### ABOUT THIS TASK
Report how many lines in the items below contain the word "reality". Give the number alone.

### PROVIDED MATERIAL
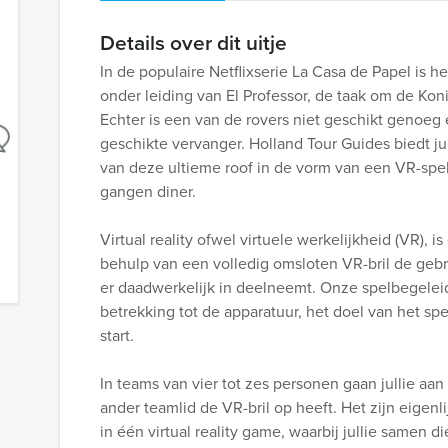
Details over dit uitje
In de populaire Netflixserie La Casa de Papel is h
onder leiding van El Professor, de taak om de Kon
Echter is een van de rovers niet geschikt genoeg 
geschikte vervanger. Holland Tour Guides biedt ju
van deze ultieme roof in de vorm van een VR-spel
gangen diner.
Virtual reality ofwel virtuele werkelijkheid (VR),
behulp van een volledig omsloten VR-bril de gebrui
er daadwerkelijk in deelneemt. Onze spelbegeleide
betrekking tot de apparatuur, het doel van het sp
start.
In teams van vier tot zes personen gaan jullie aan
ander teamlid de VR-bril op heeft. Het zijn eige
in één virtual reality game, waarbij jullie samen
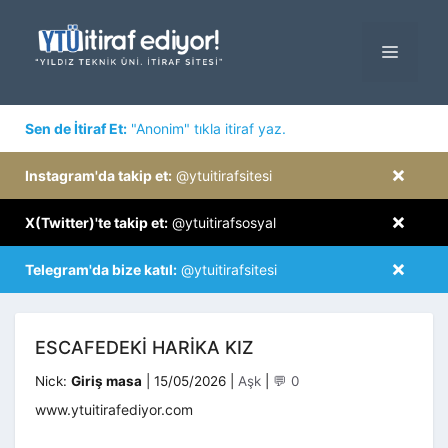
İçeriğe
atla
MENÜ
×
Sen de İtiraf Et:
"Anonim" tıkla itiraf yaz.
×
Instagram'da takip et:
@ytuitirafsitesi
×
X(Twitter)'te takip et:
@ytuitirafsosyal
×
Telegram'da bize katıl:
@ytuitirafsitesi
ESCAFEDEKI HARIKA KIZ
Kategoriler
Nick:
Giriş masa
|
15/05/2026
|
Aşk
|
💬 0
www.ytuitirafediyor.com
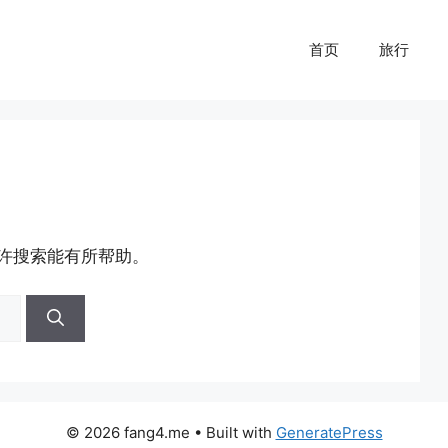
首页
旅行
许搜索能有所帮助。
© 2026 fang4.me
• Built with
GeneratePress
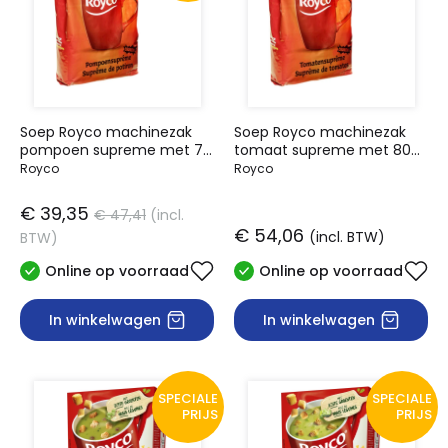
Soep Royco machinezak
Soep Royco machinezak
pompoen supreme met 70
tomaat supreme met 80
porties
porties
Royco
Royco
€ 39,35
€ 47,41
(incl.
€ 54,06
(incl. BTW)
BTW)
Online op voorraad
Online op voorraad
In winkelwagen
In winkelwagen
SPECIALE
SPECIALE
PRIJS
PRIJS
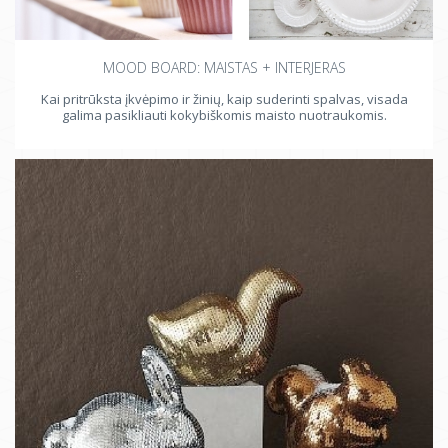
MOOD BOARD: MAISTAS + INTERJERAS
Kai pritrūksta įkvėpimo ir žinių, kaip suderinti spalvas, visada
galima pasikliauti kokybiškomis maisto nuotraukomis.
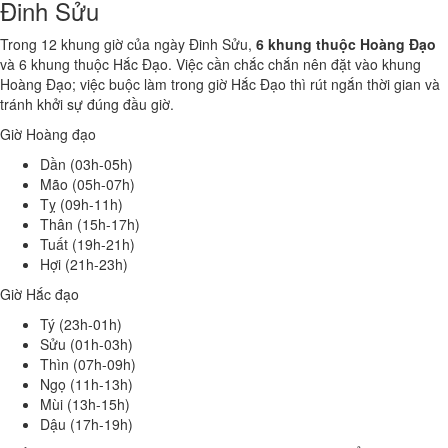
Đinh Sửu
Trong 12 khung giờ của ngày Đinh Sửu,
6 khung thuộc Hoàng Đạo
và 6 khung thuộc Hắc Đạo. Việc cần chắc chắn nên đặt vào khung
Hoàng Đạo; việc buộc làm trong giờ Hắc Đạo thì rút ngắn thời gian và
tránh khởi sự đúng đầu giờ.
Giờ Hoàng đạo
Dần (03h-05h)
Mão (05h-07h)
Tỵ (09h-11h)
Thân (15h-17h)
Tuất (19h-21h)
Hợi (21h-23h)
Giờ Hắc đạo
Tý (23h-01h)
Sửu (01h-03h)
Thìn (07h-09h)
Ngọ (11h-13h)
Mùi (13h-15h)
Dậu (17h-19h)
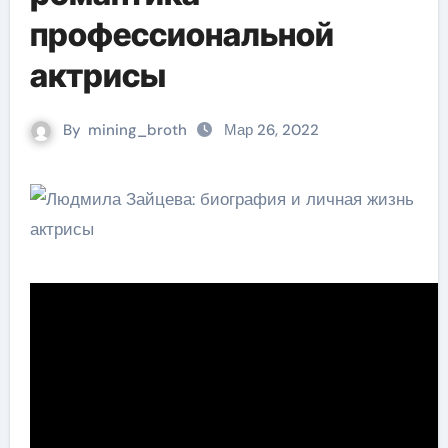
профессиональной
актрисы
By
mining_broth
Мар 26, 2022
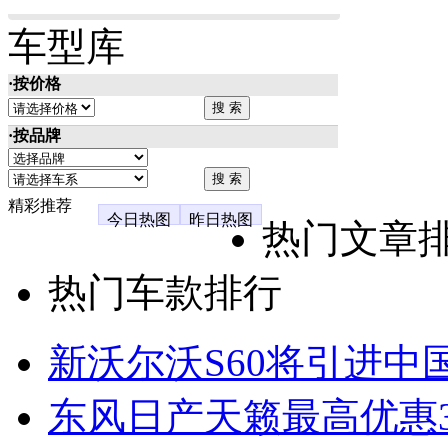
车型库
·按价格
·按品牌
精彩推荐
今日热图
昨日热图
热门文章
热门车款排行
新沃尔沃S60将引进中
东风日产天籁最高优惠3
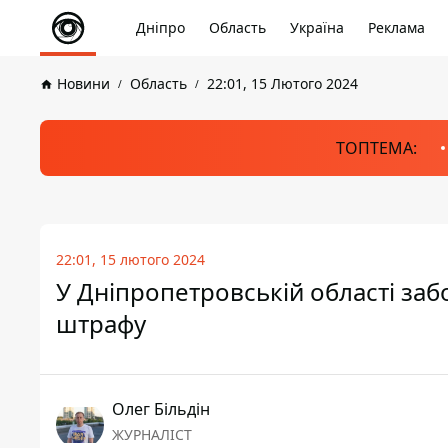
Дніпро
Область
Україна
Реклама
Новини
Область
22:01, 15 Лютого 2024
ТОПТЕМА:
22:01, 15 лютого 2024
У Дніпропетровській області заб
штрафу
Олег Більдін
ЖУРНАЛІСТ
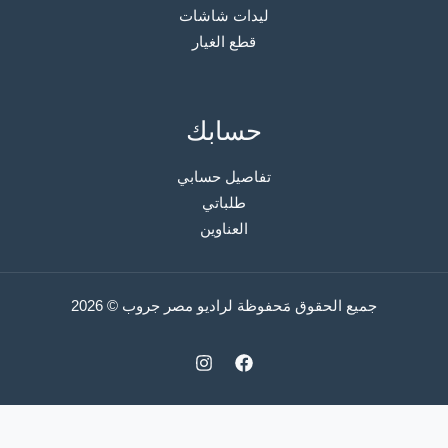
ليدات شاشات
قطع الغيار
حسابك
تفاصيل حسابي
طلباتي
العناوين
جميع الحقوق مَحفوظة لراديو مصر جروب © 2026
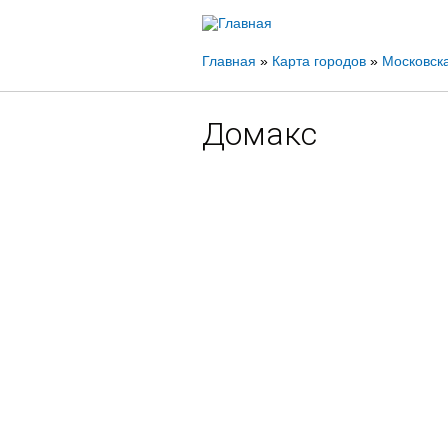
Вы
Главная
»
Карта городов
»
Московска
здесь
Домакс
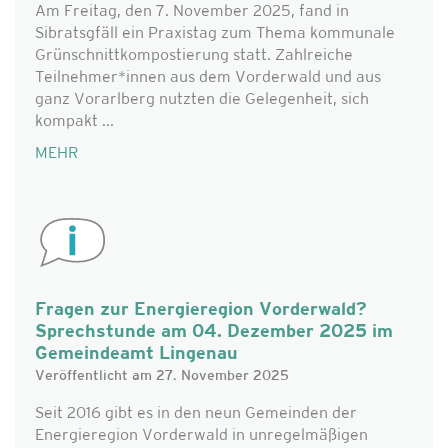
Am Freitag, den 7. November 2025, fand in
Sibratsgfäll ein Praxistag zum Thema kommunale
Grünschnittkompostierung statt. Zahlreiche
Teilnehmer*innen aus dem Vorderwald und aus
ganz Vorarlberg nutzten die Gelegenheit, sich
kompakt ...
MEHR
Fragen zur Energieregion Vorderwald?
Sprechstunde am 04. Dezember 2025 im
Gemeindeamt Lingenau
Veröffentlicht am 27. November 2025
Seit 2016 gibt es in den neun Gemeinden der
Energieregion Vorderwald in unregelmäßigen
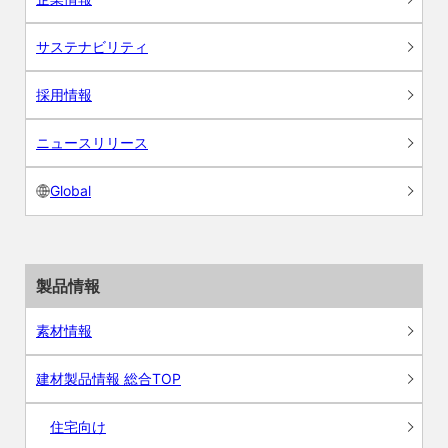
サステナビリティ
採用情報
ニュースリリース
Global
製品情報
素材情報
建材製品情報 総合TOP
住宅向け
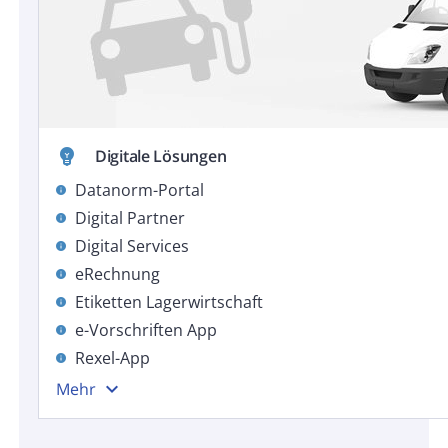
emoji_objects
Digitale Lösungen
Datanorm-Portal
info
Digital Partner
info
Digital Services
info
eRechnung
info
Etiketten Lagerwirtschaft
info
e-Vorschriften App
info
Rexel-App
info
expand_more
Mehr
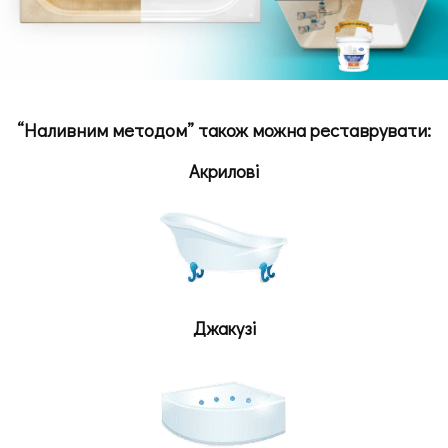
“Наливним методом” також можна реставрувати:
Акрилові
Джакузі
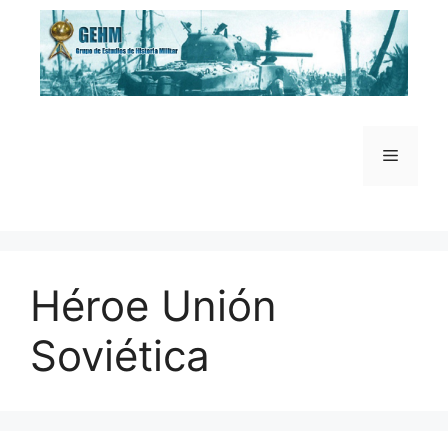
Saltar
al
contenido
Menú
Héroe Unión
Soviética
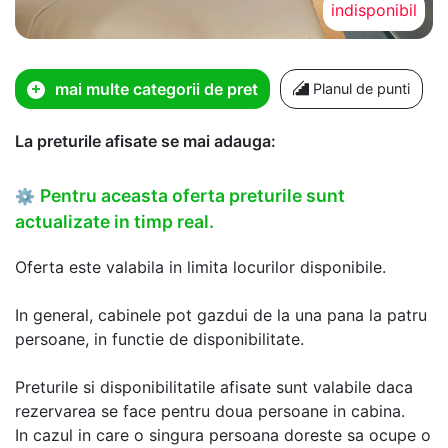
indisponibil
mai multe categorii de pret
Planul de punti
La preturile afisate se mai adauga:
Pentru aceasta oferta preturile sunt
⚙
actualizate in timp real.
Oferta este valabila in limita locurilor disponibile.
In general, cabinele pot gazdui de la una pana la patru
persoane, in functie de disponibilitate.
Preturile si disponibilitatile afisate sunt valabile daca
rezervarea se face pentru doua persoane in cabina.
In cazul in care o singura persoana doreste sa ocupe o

### ANSWER AREA
2